Se durante la stagione appena passata il collettivo diretto da Fiorenza Menni e Andrea Mochi Sismondi ha indagato sulle paure, i desideri e le immaginazioni che sorgono “prima del distacco” – inteso come separazione dalle visioni cementificate del passato – ecco che quest’anno il focus è sull’apertura al nuovo. “Il pubblico e gli artisti che abiteranno il Sì nei prossimi mesi – dicono – condivideranno un luogo aperto alla manifestazione di visioni spesso diverse dalle proprie, generate da una ricerca artistica in continua evoluzione all’interno della quale il teatro diventa il tempo delle relazioni, in primis con i propri limiti emotivi e cognitivi”.
E di relazioni è giusto parlare, visto che uno dei loro meriti, in tutti questi anni, è stato quello di valorizzare la multidisciplinarietà, creando un crocevia di espressioni culturali, inclinazioni e identità che plasmano e sono a loro volta plasmate dall’identità fortissima di una città come Bologna.
Atelier Sì è diventato in questi anni una sorta di piazza, di agorà – perché con lo spettacolo dal vivo si fa politica, eccome – in cui le eccellenze culturali (cittadine e non) si danno appuntamento in una sorta di calendario ormai tradizionale che scandisce la stagione. Passeranno di lì, ad esempio, il festival di fumetto BilBOlbul che ogni anno commissiona ad un artista – quest’anno toccherà a Francesca Pizzo – la soluzione visiva per l’iconica Porta del Sì e il Festival Gender Bender che al Sì fa tappa con gli spettacoli in prima nazionale Even Worse di Guilherme Miotto e AL13FB<3 di Fernando Belfiore.
La sperimentazione musicale sarà ancora a firma del collettivo Alivelab, che curerà la stagione di Habitat e il festival di musica elettronica contemporanea Ombre Lunghe, mentre i linguaggi visivi troveranno spazio nelle collaborazioni con Poverarte – Festival di tutte le Arti, un nucleo di associazioni composte da under 30 che opera nell’ambito dell’espressione delle arti indipendenti e si consolida la collaborazione con il Festival La Violenza Illustrata che nella Caffetteria del Sì vedrà la presentazione del reportage a fumetti Pensavo fosse amore di Alice Milani e con Cheap, il festival di street poster art, che porterà la mostra delle illustrazioni vincitrici del Premio per il contemporaneo organizzato da Renner Italia.

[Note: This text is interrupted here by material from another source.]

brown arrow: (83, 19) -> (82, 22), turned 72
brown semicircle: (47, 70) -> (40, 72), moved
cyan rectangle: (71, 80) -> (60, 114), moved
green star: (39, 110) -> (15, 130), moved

Per festeggiare a dovere l’avvio della stagione, l’appuntamento è per sabato 29 e domenica 30 settembre, con spettacoli, mostre, performance, talk, installazioni e concerti: la nuova produzione della giovane e affermata compagnia Dewey Dell, I am Without, la sound artist Daniela Cattivelli e il coreografo Fabrizio Favale per la conferenza spettacolarizzata Deriva dei continenti dal Circeo, il musicista Mauro Sommavilla con il suo nuovo progetto e omonimo album Suspectra accompaganato dall’illustratore Emanuele Kabu, la selezione di suoni e immagini possibili e impossibili di Do.Ma.Ni, alias che riunisce l’artista poliedrico Massimo Carozzi, il dj Nicolas Emanuele Maria Albanese e la designer Federica De Pascalis, affiancati per l’occasione dalle incursioni del compositore Valerio Vigliar – in questi giorni in sala con le musiche de Il ragazzo più felice del mondo di Gipi – e la mostra Fortepiano Collage per Bologna Design Week.